EXTRAIT –
· · · · ·

Érotiques de E. E. CUMMINGS, traduction de J. Demarcq

Publié le 13 avril 2012 par Lauravanelcoytte

L'éditeur a été bien inspiré de s'adresser à Jacques Demarcq, non seulement parce que c'est sans doute le meilleur traducteur de Cummings dans notre langue (ce qui se constate déjà visuellement en feuilletant cette édition bilingue) mais aussi parce que c'est un poète ; du coup, on a une édition supérieure à l'originale US, grâce à la remise en ordre et au référencement des textes, ainsi qu'à la postface de l'auteur des ZOZIOS, dont nous donnons ci-dessous quelques extraits. Elle remet en perspective les choix de cette anthologie par l'évocation vive et brillante du contexte biographique, éthique, esthétique et éditorial des poèmes.

· · · · ·

ÉLÉMENTS –
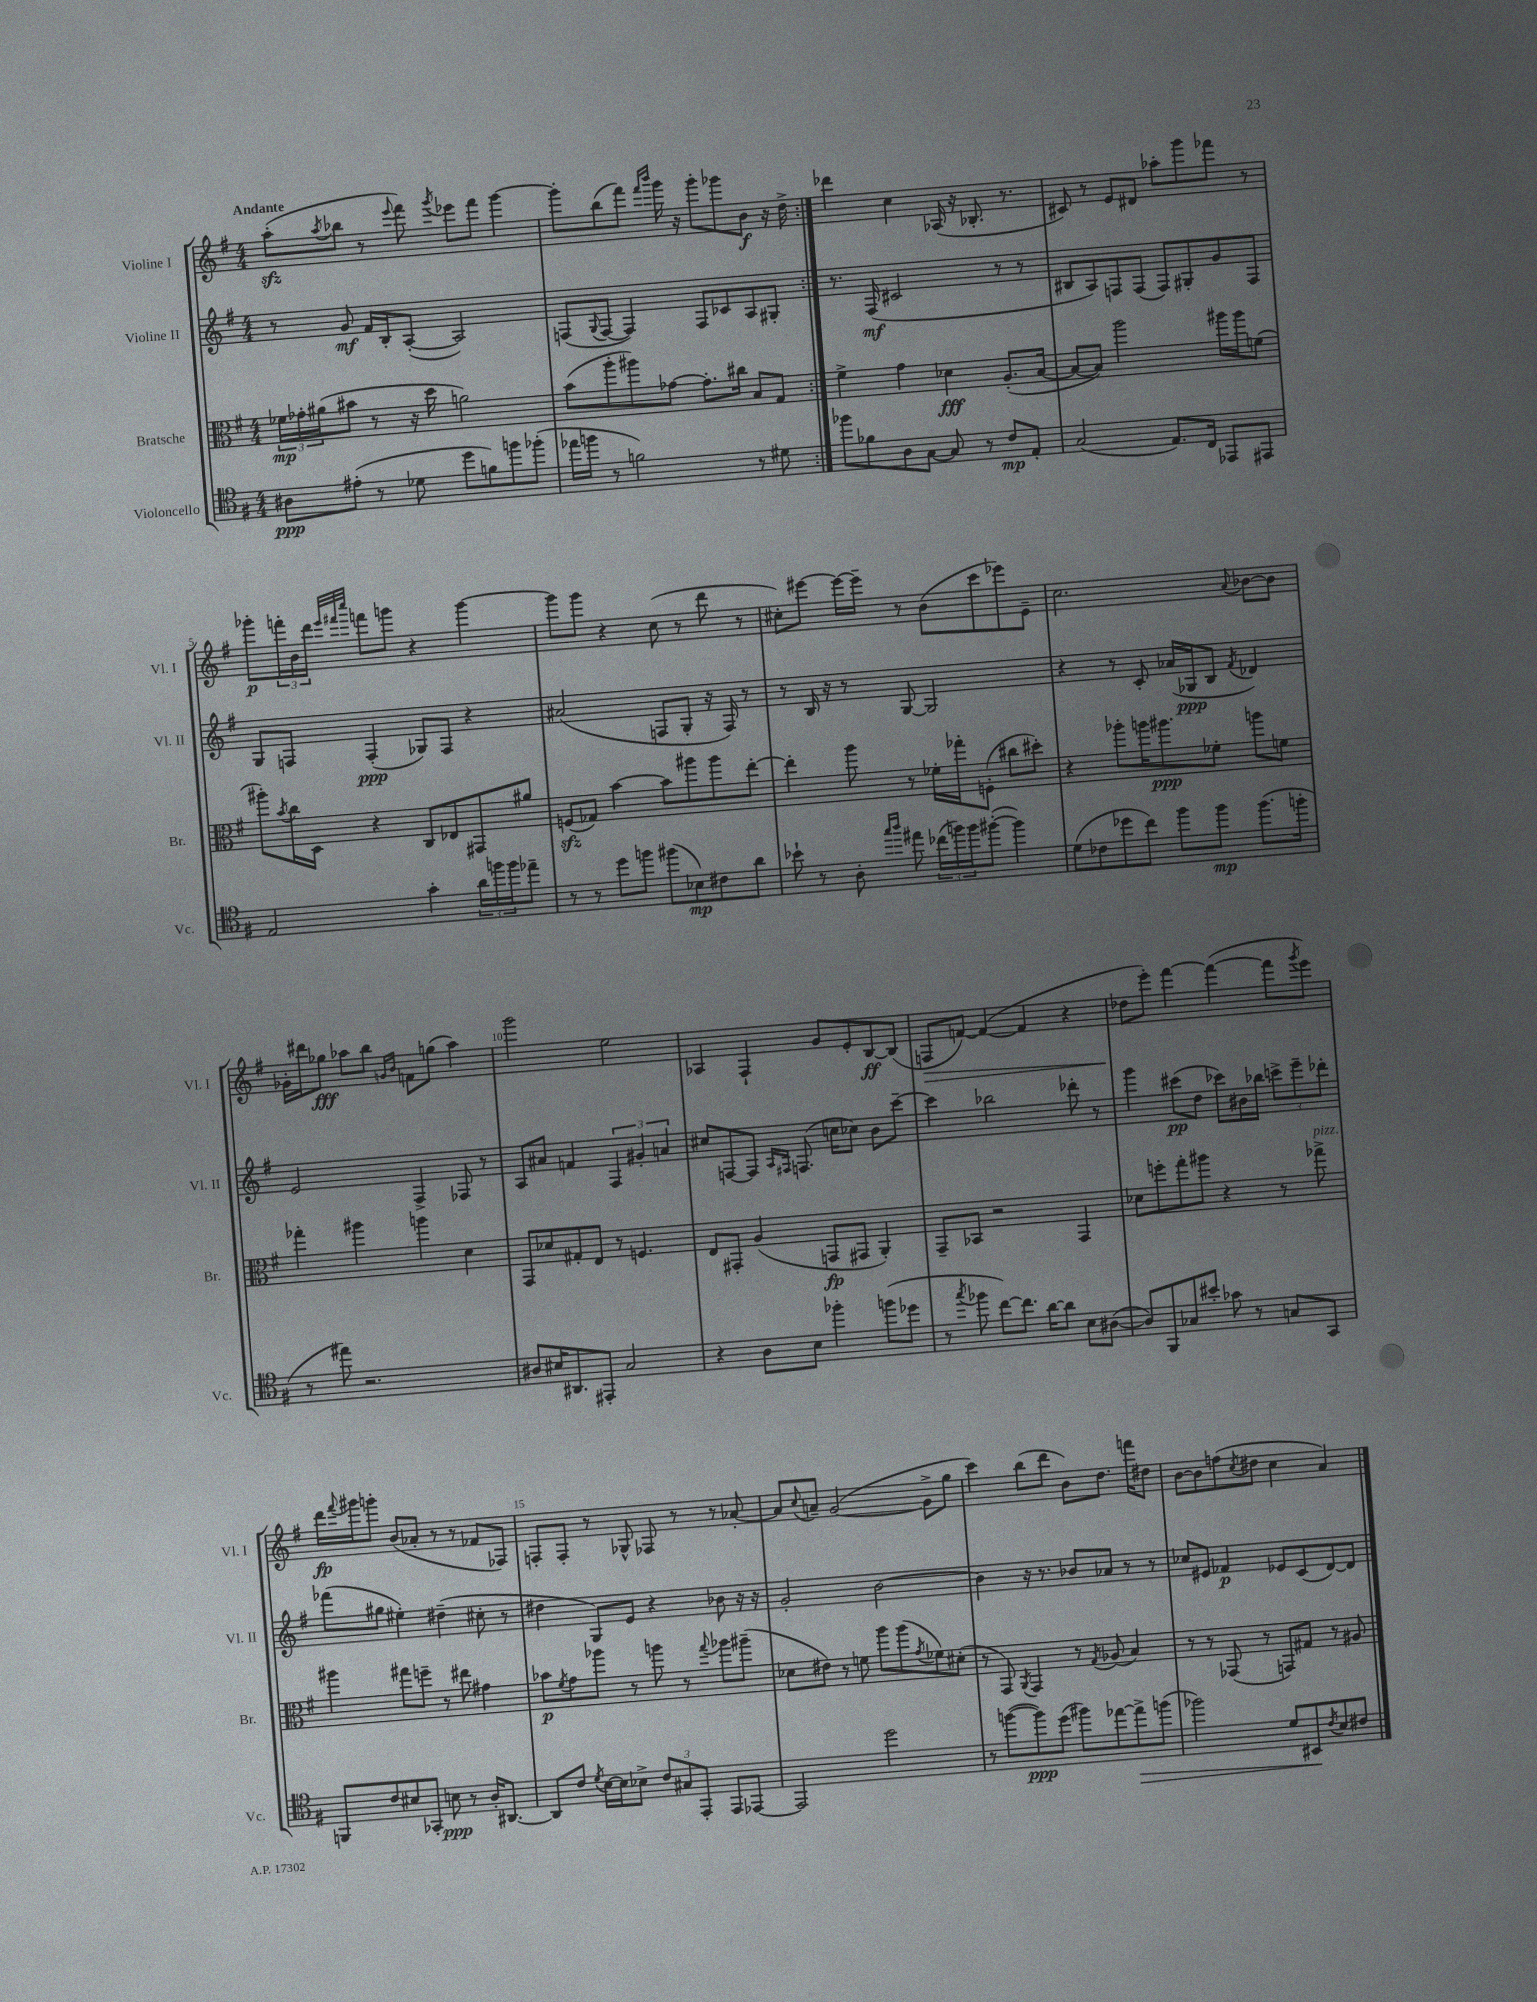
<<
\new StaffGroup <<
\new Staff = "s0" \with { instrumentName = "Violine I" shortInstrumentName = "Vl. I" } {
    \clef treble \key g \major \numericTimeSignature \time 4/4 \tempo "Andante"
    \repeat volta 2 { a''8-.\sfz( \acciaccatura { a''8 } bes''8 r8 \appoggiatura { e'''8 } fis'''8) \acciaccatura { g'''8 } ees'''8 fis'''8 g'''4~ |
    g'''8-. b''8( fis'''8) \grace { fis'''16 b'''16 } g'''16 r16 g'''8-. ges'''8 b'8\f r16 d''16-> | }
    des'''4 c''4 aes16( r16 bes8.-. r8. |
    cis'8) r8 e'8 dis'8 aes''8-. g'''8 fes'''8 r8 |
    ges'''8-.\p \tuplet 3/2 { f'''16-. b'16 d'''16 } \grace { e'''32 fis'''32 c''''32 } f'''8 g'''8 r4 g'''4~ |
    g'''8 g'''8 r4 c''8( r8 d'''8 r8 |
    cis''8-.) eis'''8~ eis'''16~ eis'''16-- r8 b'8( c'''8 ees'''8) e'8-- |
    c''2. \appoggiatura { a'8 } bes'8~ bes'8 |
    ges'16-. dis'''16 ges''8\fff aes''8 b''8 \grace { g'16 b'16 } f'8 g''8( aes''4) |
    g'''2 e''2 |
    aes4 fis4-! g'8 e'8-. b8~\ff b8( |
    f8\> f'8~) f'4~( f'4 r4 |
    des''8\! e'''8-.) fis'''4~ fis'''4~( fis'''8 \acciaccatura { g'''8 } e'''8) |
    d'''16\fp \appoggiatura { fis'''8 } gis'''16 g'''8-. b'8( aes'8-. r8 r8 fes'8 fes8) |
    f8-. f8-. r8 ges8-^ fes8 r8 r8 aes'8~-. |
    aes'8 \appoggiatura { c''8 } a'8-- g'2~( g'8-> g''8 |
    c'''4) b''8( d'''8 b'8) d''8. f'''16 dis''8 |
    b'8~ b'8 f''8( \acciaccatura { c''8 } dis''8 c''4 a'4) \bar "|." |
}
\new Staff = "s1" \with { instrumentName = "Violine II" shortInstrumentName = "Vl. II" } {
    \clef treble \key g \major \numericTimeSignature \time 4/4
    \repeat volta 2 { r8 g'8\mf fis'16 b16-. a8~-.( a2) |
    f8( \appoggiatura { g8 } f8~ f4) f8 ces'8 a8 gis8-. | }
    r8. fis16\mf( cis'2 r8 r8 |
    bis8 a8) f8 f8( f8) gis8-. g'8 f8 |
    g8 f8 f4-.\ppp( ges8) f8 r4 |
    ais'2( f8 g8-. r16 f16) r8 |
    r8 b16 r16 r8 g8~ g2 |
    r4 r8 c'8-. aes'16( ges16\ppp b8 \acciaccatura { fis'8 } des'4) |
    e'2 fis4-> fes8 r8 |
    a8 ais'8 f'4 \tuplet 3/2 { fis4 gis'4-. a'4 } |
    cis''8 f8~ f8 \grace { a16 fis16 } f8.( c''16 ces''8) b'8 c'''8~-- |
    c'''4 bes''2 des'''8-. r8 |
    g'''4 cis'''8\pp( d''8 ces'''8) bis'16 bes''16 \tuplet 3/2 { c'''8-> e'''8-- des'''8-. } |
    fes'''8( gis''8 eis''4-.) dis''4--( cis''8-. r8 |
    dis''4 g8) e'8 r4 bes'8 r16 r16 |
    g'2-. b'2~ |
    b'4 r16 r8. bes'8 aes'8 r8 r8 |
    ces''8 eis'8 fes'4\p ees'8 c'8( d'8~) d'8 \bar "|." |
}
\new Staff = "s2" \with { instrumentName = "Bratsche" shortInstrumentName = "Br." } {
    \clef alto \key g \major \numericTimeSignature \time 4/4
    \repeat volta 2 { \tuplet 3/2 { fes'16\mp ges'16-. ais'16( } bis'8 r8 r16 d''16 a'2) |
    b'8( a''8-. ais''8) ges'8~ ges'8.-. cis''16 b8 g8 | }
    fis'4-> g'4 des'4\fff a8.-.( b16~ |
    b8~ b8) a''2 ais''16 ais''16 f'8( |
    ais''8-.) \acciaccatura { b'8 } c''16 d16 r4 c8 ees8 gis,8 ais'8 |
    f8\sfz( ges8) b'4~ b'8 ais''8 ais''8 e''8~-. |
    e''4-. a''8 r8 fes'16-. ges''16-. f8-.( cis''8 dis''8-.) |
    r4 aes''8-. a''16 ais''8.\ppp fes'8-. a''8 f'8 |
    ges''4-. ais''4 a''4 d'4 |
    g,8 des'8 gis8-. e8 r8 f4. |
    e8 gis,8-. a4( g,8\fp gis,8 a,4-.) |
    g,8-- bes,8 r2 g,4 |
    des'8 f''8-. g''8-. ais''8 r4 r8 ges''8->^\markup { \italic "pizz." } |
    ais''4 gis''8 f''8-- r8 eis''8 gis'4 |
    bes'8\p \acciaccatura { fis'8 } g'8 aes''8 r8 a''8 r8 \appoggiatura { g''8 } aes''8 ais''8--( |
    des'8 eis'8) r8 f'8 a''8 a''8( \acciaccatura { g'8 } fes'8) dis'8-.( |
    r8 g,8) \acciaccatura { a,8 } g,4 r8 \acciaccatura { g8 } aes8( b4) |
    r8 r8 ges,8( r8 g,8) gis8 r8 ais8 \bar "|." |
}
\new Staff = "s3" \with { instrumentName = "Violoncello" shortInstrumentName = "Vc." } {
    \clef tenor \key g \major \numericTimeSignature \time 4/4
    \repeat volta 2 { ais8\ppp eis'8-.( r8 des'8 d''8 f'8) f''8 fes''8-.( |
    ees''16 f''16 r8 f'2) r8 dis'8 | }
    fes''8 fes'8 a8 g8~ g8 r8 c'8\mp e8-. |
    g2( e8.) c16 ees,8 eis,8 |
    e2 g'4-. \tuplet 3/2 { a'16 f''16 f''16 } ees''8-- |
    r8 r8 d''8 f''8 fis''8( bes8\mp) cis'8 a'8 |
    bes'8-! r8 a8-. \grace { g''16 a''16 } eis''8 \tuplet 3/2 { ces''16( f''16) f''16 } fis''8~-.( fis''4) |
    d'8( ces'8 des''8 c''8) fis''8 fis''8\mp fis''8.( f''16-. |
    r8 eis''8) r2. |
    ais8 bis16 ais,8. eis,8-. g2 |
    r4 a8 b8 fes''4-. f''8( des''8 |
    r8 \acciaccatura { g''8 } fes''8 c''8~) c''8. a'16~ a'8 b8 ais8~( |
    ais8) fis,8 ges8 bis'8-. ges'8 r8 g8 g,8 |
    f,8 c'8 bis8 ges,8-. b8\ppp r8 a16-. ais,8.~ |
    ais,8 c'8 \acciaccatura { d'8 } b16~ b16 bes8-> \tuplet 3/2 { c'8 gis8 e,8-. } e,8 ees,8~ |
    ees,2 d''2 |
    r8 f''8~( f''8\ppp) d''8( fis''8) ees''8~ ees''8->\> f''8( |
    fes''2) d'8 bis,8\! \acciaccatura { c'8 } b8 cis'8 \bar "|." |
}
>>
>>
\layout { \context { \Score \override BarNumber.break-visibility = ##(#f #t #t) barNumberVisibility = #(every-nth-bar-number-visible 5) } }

· · · · ·

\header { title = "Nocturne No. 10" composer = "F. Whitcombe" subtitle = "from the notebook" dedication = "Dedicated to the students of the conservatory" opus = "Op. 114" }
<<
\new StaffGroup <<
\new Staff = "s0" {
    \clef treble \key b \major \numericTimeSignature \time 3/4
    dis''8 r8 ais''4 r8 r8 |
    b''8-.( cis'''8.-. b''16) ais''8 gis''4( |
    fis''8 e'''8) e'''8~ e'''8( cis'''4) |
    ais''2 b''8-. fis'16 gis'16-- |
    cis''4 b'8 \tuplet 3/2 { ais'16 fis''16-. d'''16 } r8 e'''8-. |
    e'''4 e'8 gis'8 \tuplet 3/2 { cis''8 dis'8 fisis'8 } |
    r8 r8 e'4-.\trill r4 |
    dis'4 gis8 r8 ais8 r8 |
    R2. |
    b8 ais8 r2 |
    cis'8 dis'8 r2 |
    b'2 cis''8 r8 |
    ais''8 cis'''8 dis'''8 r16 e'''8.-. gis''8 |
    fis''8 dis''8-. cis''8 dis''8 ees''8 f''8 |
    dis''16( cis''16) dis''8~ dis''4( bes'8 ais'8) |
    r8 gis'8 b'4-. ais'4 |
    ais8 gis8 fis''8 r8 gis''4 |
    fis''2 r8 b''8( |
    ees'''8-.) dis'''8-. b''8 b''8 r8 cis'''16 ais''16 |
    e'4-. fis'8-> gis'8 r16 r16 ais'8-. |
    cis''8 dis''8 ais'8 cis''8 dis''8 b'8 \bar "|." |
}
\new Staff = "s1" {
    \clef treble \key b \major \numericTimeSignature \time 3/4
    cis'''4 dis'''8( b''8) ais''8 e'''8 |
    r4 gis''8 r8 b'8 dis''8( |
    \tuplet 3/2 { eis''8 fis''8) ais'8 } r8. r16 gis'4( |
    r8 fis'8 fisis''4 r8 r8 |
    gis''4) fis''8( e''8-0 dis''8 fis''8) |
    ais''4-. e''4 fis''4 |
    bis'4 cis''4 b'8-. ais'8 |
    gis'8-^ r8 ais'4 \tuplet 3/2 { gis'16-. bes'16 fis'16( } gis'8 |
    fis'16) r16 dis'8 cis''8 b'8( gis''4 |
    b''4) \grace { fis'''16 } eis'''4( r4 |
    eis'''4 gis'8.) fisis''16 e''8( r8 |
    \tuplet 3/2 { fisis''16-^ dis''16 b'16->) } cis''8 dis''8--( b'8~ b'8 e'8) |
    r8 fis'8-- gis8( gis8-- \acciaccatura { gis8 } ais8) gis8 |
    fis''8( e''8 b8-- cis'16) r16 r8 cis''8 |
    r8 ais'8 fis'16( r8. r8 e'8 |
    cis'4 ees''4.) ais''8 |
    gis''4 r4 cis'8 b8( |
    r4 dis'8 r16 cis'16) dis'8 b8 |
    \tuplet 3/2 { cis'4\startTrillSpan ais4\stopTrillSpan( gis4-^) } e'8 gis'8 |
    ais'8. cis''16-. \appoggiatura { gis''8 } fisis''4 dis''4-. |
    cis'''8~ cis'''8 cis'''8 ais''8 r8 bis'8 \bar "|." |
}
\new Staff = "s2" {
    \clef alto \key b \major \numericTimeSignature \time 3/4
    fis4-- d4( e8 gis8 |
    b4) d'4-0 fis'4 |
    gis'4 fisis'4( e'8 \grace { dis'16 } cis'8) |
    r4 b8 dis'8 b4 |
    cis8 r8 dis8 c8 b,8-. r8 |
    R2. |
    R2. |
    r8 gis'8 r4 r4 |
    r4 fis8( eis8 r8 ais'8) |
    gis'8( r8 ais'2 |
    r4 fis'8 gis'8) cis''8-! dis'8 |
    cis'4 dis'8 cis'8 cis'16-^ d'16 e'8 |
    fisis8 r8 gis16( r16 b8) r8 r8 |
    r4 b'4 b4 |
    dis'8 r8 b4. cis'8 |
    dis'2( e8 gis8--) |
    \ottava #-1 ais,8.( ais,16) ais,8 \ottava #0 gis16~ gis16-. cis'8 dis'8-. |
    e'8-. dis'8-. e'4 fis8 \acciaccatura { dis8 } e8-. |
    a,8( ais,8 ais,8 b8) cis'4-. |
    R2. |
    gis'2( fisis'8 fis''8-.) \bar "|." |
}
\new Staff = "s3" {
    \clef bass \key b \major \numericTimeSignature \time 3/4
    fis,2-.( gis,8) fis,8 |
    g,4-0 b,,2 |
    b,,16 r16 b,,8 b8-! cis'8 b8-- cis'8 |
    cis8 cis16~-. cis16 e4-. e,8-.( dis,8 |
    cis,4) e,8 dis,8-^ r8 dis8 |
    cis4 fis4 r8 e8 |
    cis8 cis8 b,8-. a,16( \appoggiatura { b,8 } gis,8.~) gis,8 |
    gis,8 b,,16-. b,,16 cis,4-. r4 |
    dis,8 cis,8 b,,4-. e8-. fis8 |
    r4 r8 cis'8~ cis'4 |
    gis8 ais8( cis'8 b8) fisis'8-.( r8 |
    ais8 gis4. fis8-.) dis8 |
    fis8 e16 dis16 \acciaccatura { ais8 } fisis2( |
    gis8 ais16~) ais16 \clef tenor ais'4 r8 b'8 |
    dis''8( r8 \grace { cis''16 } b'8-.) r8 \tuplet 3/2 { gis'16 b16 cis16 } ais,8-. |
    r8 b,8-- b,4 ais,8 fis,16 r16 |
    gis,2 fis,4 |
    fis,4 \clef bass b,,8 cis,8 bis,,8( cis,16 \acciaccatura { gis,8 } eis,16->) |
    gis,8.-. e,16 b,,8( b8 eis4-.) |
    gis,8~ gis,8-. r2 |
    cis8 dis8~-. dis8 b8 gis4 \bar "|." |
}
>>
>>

· · · · ·

CONSIGNE 1 – Modifiez le passage de l'article sur la traduction de Cummings, de « Publié le 13 » à « éditorial des poèmes. », en remplaçant « poète » par « écrivain ».
CONSIGNE 2 – Donnez la suite de l'article sur la traduction de Cummings, à partir de sa dernière phrase.
Le matériel qui précède n'est d'aucune utilité ici.

BONNE RÉPONSE 1 –
Publié le 13 avril 2012 par Lauravanelcoytte

L'éditeur a été bien inspiré de s'adresser à Jacques Demarcq, non seulement parce que c'est sans doute le meilleur traducteur de Cummings dans notre langue (ce qui se constate déjà visuellement en feuilletant cette édition bilingue) mais aussi parce que c'est un écrivain ; du coup, on a une édition supérieure à l'originale US, grâce à la remise en ordre et au référencement des textes, ainsi qu'à la postface de l'auteur des ZOZIOS, dont nous donnons ci-dessous quelques extraits. Elle remet en perspective les choix de cette anthologie par l'évocation vive et brillante du contexte biographique, éthique, esthétique et éditorial des poèmes.

BONNE RÉPONSE 2 –
Souhaitons que ce florilège aguichant, par ailleurs profond et non dénué d'humour, contribue à drainer un public plus large vers les livres composés par Cummings que sont 95 poems, font 5 et No Thanks


Extraits de la postface de Jacques Demarcq


Il n’a pas toujours été facile de publier des poèmes comme la plupart de ceux réunis ici. En 1922 aux États-Unis, The Little Review est censurée pour avoir publié les premiers chapitres jugés obscènes de l’Ulysses de Joyce. Leur écriture est radicalement novatrice et certains abordent la sexualité avec une crudité qu’on ne trouve à l’époque, partout dans le monde, que sous le manteau – les romans d’Apollinaire par exemple.
Il y a une part de rébellion dans ces poèmes. Né en 1894, élevé dans une confortable famille intellectuelle du Massachusetts, Cummings écrit depuis son enfance et a lu le meilleur de la poésie anglaise. Son père, professeur de sciences politiques à Harvard, puis pasteur unitarien – un christianisme associant Dieu à la nature –, est sensible à la misère sociale et pacifiste, mais d’une morale stricte. En 1915, étudiant à Harvard, Cummings « goûte pour la première fois à l’indépendance » et fréquente les bals mal famés, cafés-concerts louches et boxons de Boston. Ses poèmes, bien qu’encore redevables à la tradition, associent le corps féminin à la sensualité de la nature, et il adopte une morale du carpe diem qui ne le quittera plus.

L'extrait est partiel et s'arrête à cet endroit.